The excess risk of mortality associated with unemployment has been attributed mainly to external causes of death, including suicide and undetermined causes[1,2,4,5,7,8,9,12,13,16,19,20]; diseases of the circulatory system[1,21,22,23]; and lung cancer.[2,10,12,21,24]

Mortality rates seem to increase with the duration of unemployment[1,12,17] and are higher for the unemployed than the employed in all social classes.[6,20] Several studies have suggested that unemployment has a direct effect on health over and above the effects of socioeconomic status, poverty, risk behaviors, or prior ill health.[1,2,3,6,16,20,21,25] Unemployment has also been suggested as more important than other socioeconomic variables as a risk factor for premature death.[20]

It has been suggested that when unemployment rates are low, those with impaired health status are more likely than healthy people to become unemployed.[1,26,27] In Sweden, unemployment was by all international standards low (2%-4%) between 1950 and 1990 but increased to about 8% during the1990s.[18]

Individuals actively employed may have better health status on average than those outside the workforce because healthy individuals are more likely to enter the workforce. Employees with impaired health or certain risk indicators, such as high alcohol consumption, may also be more likely to lose their jobs.
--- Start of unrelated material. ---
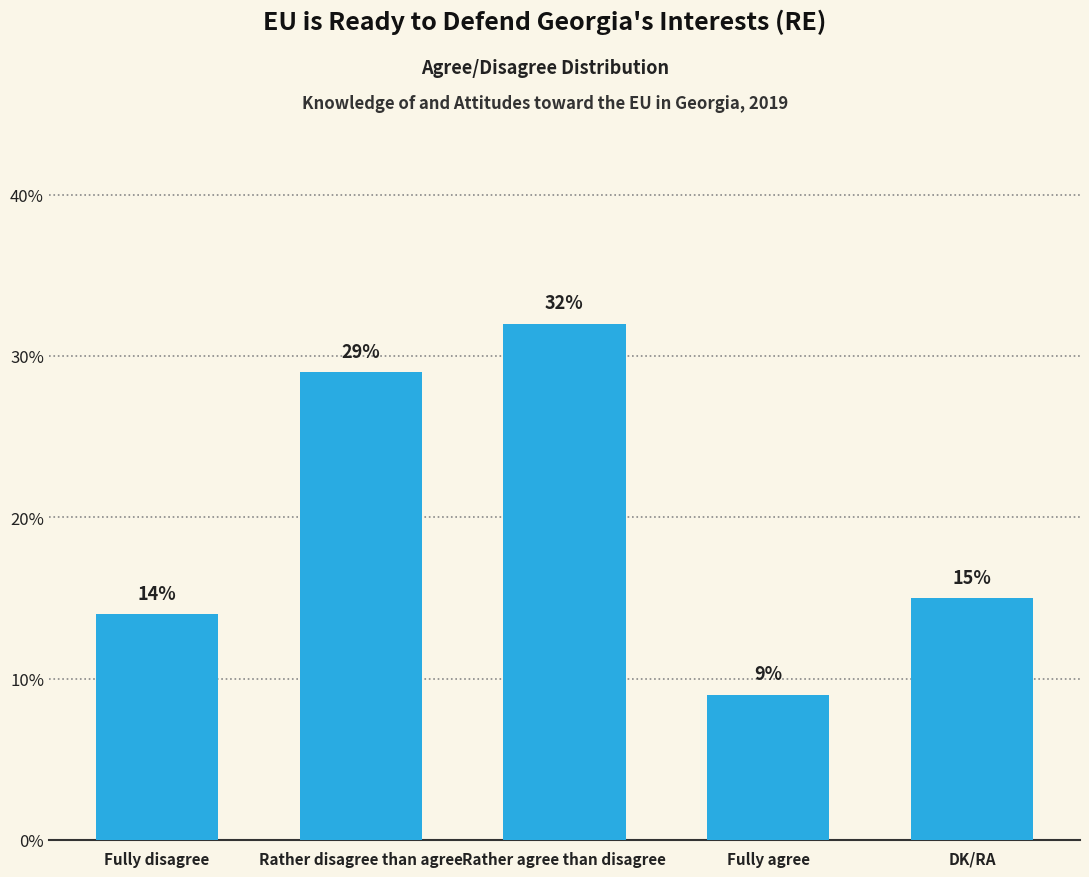

Which category has the highest value across all series?

Rather agree than disagree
The effect of unemployment on mortality could therefore also be attributable to confounding from other risk factors.[11,12,21,24,25,28] In earlier studies, analyses took into account demographic and social characteristics to some extent,[2,11,16,21,29] while adjustment for potential confounding from other factors was limited.
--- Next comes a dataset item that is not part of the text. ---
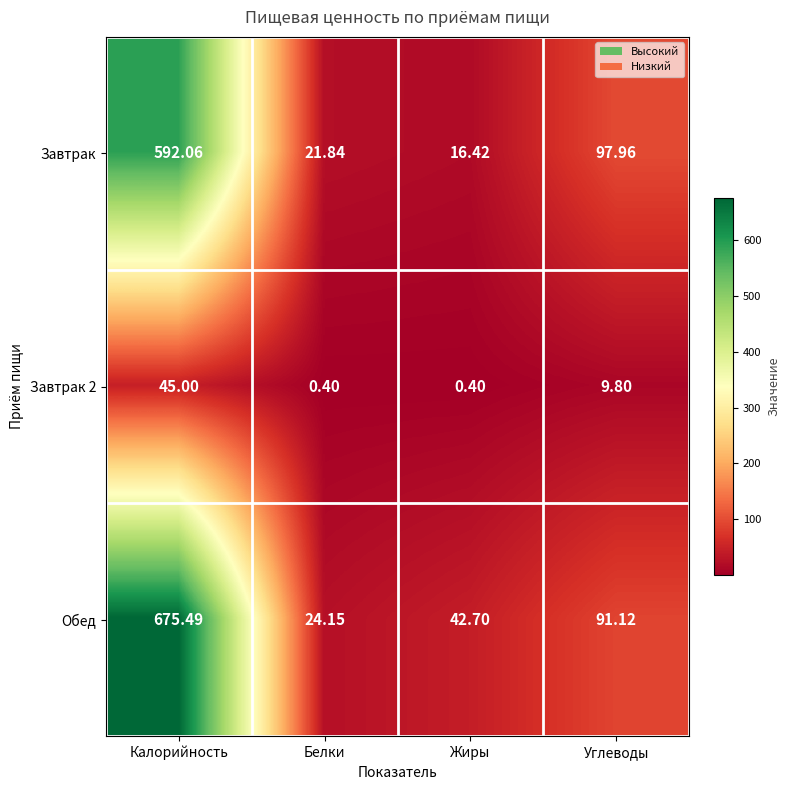

At which label does Обед first exceed 91?

Калорийность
We have previously shown an increased risk of overall early mortality (i.e., before 70 years of age) among individuals who experienced unemployment.[29] The results were similar for women and men, which could reflect that losing or holding a job is equally important among both Swedish men and women. In Denmark, which has a similar labor market, relative risks of about the same magnitude among unemployed men and women were reported.[9]
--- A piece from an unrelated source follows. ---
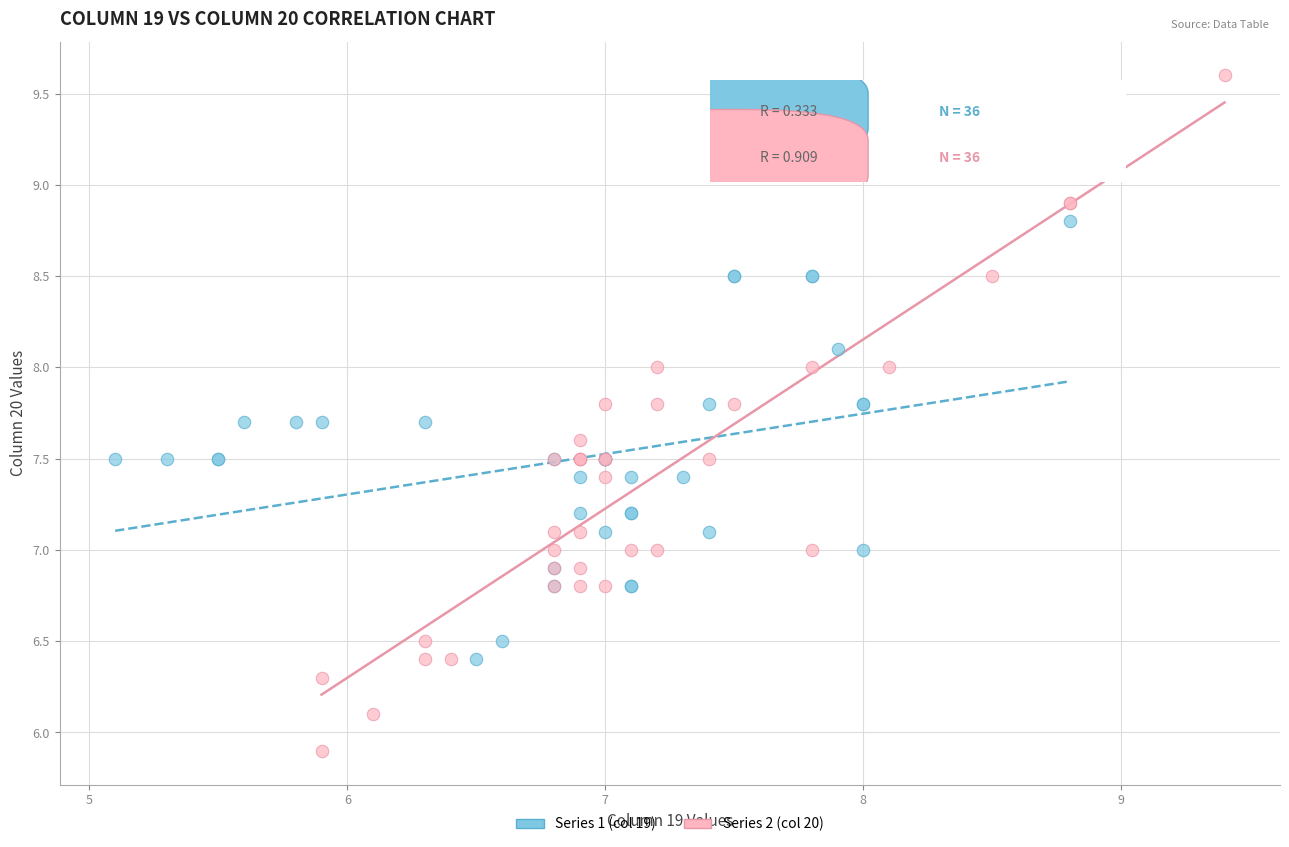

Which series contains the lowest Y value?

Series 2 (col 20)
In our study, we extended the analyses to specific causes of death, accounting for potential confounding from social, behavioral, health, and personality characteristics. We also studied the relation between unemployment and total mortality using pairs of twins, one of whom had experienced employment while the other had not, thus controlling for genetic factors and for social and environmental conditions during childhood and youth. An additional aim was to analyze to what extent the effect of unemployment was modified by the presence of other risk indicators of early mortality. The study was performed with information from the Swedish twin registry.[30]